Author's notes: I wrote this randomly because I always wondered what was in Kyouya's notes. Please be nice, this is my first fanfic.
Disclaimer: I do not own Ouran, nor do I own the characters.
Kyouya's Notes
Why? Why must he transfix me so? Why must his every movement be so seductive? Why must I continue to think this way, even though I know that it is wrong to feel for him as I do?
I love him. That is the problem and the answer. I am drawn to him. He lingers in my mind, my head, and my heart. Things he toys with so easily. By now I know him. I know his every movement. But I know not what I want to know the most. His body. How warm would his pale creamy skin be against mine? How soft would his lips be? How bright would his eyes shine with love?
I yearn for him so. The need is ever present.
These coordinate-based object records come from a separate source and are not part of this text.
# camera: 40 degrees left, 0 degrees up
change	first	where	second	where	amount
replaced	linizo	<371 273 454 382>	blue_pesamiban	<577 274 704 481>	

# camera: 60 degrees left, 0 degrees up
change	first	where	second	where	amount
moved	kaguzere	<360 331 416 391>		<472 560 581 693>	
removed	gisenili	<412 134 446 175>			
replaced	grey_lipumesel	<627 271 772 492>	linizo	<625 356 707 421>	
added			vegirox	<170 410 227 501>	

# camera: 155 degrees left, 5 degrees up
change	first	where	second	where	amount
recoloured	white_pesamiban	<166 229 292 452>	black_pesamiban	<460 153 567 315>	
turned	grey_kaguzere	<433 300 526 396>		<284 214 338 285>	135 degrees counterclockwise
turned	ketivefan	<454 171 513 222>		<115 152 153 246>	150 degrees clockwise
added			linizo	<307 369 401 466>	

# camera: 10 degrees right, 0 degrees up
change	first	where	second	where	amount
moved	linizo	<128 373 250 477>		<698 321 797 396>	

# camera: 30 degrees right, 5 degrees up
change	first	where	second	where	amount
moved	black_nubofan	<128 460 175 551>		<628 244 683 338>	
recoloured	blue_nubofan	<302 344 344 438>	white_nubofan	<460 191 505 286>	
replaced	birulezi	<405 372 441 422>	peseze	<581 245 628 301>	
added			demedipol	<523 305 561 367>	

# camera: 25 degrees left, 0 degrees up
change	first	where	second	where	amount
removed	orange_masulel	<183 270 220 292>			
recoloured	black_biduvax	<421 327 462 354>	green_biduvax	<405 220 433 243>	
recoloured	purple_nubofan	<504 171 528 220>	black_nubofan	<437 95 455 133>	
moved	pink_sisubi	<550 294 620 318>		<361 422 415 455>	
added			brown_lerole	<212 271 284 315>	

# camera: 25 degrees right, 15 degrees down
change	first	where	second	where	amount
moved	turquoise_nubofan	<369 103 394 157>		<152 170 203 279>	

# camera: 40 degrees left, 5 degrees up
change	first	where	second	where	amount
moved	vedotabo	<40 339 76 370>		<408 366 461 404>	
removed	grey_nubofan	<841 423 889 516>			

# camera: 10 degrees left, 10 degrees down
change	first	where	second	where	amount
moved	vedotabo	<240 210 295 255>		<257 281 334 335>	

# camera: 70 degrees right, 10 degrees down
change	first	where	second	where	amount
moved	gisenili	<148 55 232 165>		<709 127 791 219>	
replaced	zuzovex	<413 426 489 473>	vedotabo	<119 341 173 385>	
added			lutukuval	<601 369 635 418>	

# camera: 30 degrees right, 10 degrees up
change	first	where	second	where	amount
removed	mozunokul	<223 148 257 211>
I watch him, always watch him; he wonders I know what my notes hold. But if he knew what my notes really held, how would he feel then? Would he laugh at me, call me stupid? Would his glittering purple eyes narrow in disgust, horrified by my thoughts? Would he do as I dream and tell me he loves me? Or, would he do as I fear and shrug these thoughts off completely and walk away?
I worry about what would happen should he read these notes. I love him, but I can't face the reality of what could happen if he reads them. So I continue to write these notes and draw my pictures. I continue to dream of him and I continue to love him from afar, my beautiful love. My Tamaki...
THE END
Sorry, must have been drunk or on drugs when I wrote this. Forgive me?